• The task: Print the data exactly as written, line for line, and leave its pictures behind.

• Camera intrinsics data:
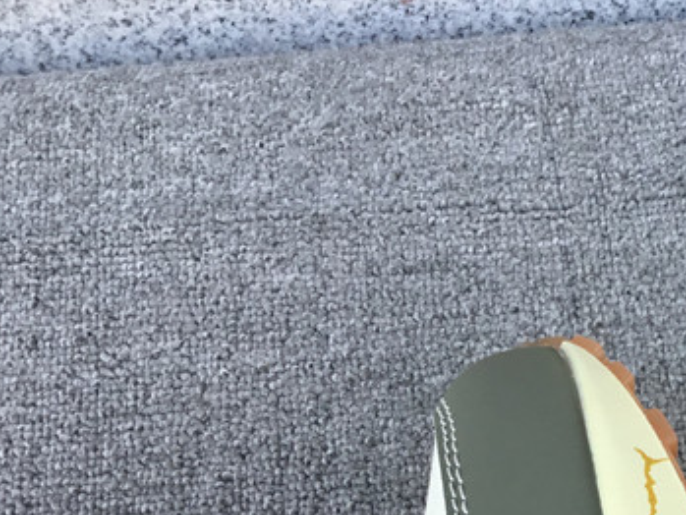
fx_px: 1586
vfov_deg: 17.4
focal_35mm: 80
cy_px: 648
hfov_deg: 22.7
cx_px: 792
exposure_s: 1/100
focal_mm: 3.3
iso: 25
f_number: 2.4
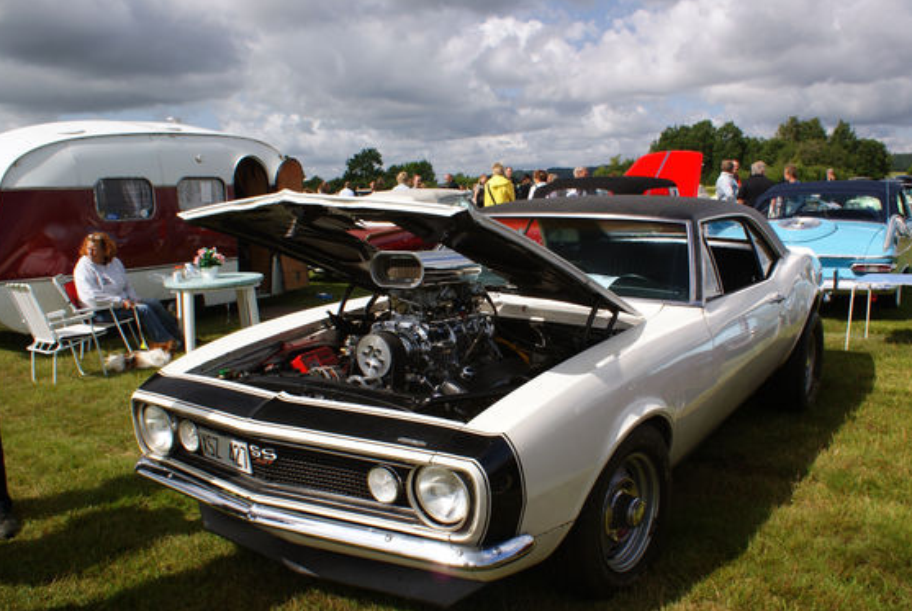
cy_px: 347
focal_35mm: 31
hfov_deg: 60.1
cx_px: 503
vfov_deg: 42.4
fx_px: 786
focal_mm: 18
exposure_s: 1/80
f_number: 10
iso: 100
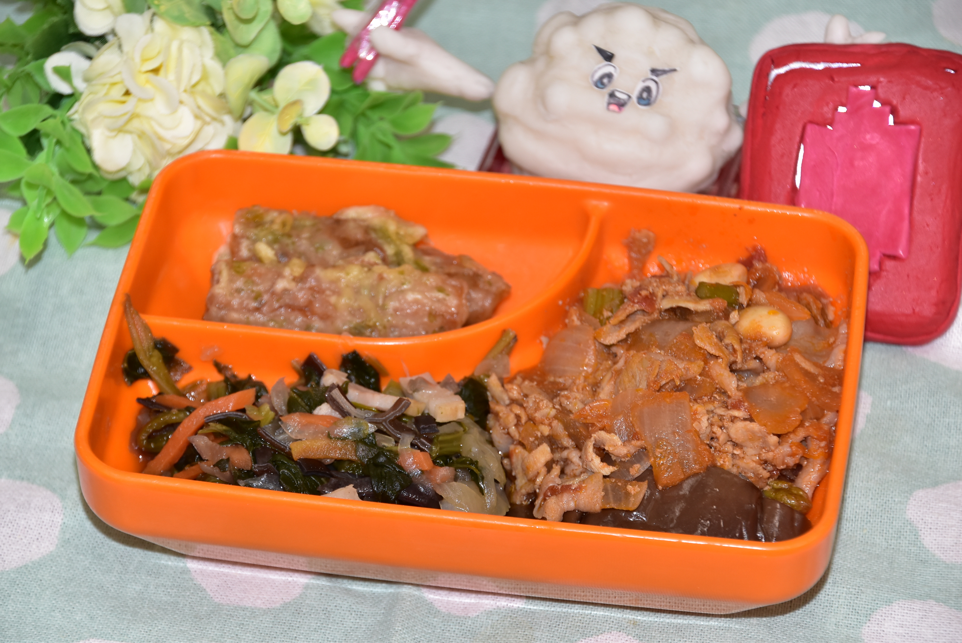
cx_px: 481
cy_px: 322
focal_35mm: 195
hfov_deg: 10.5
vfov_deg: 7.1
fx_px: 5215
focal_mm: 130
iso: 400
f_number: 6
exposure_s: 1/60
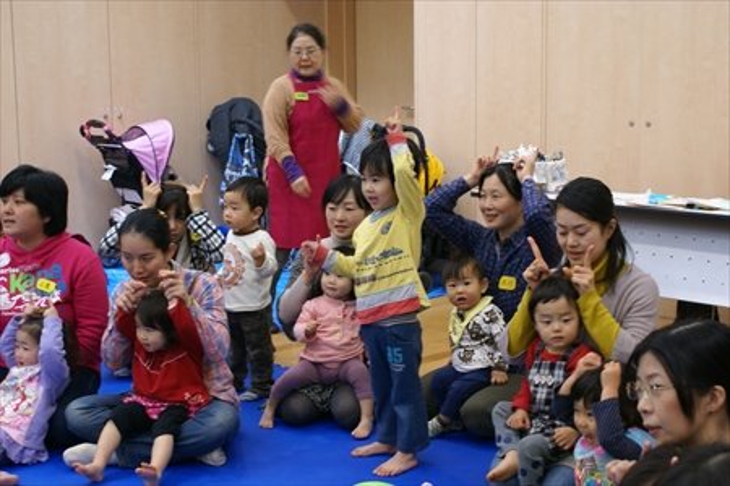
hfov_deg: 37.9
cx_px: 365
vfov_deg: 25.8
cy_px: 243
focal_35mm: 52
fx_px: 1065
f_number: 5.6
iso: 400
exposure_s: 1/20
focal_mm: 35
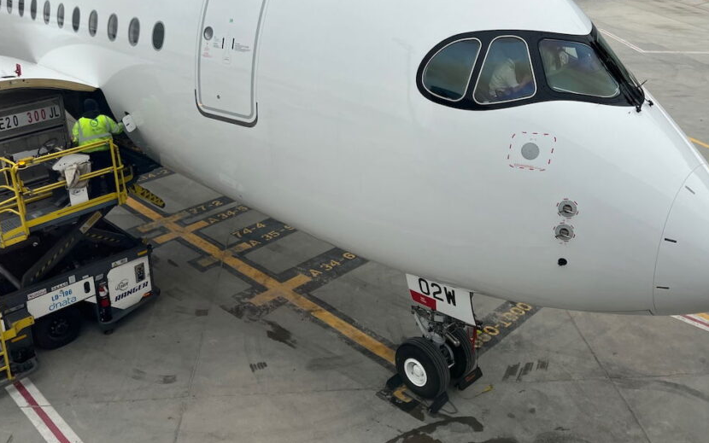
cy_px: 138
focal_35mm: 34
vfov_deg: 36.8
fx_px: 657
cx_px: 352
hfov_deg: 56.7
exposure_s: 1/909
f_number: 1.5
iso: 50
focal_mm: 5.7
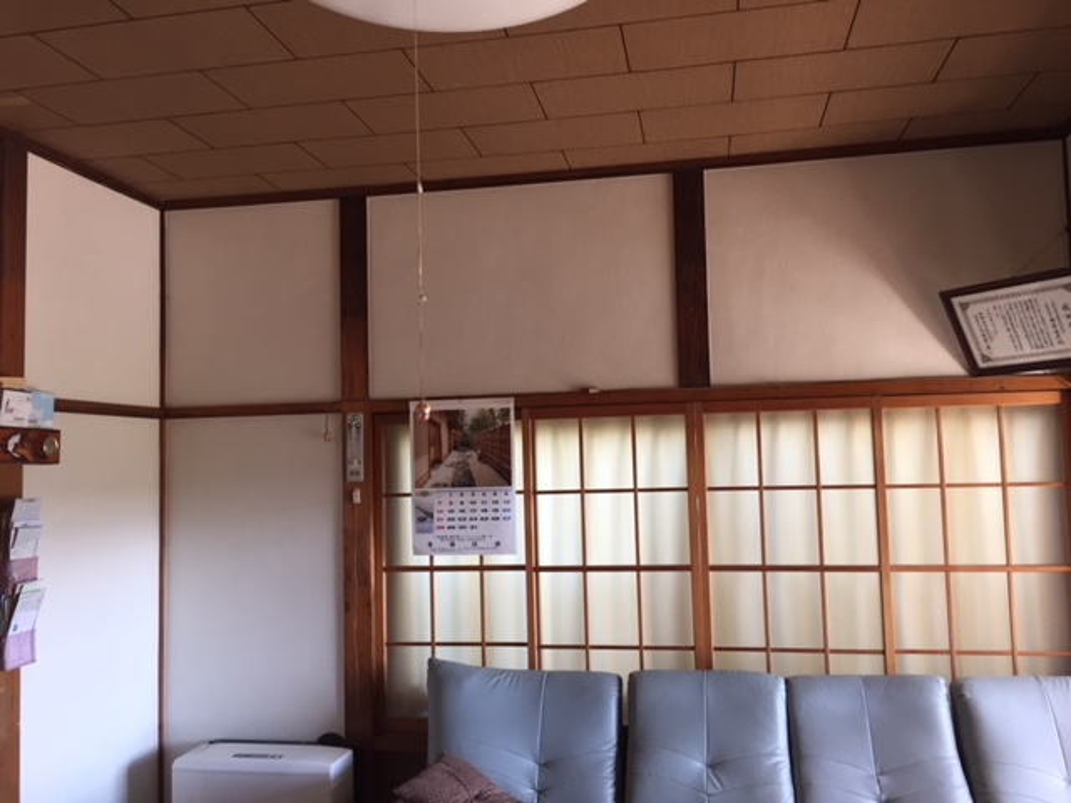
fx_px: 897
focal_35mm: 29
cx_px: 536
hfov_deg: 61.7
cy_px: 402
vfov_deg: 48.2
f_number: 2.2
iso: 80
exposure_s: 1/30
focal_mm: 4.15
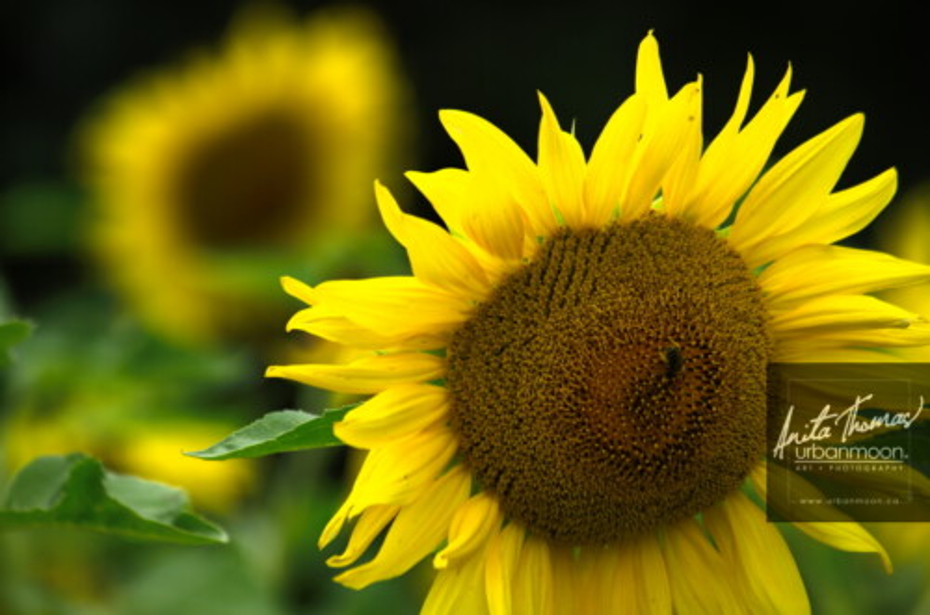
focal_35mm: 360
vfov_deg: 3.8
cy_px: 308
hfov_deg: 5.7
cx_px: 465
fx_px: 9279
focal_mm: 240
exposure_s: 1/320
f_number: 7.1
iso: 200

• Solution to this task:
fx_px: 1586
vfov_deg: 17.4
focal_35mm: 80
cy_px: 648
hfov_deg: 22.7
cx_px: 792
exposure_s: 1/100
focal_mm: 3.3
iso: 25
f_number: 2.4
cy_px: 347
focal_35mm: 31
hfov_deg: 60.1
cx_px: 503
vfov_deg: 42.4
fx_px: 786
focal_mm: 18
exposure_s: 1/80
f_number: 10
iso: 100
cx_px: 481
cy_px: 322
focal_35mm: 195
hfov_deg: 10.5
vfov_deg: 7.1
fx_px: 5215
focal_mm: 130
iso: 400
f_number: 6
exposure_s: 1/60
hfov_deg: 37.9
cx_px: 365
vfov_deg: 25.8
cy_px: 243
focal_35mm: 52
fx_px: 1065
f_number: 5.6
iso: 400
exposure_s: 1/20
focal_mm: 35
cy_px: 138
focal_35mm: 34
vfov_deg: 36.8
fx_px: 657
cx_px: 352
hfov_deg: 56.7
exposure_s: 1/909
f_number: 1.5
iso: 50
focal_mm: 5.7
fx_px: 897
focal_35mm: 29
cx_px: 536
hfov_deg: 61.7
cy_px: 402
vfov_deg: 48.2
f_number: 2.2
iso: 80
exposure_s: 1/30
focal_mm: 4.15
focal_35mm: 360
vfov_deg: 3.8
cy_px: 308
hfov_deg: 5.7
cx_px: 465
fx_px: 9279
focal_mm: 240
exposure_s: 1/320
f_number: 7.1
iso: 200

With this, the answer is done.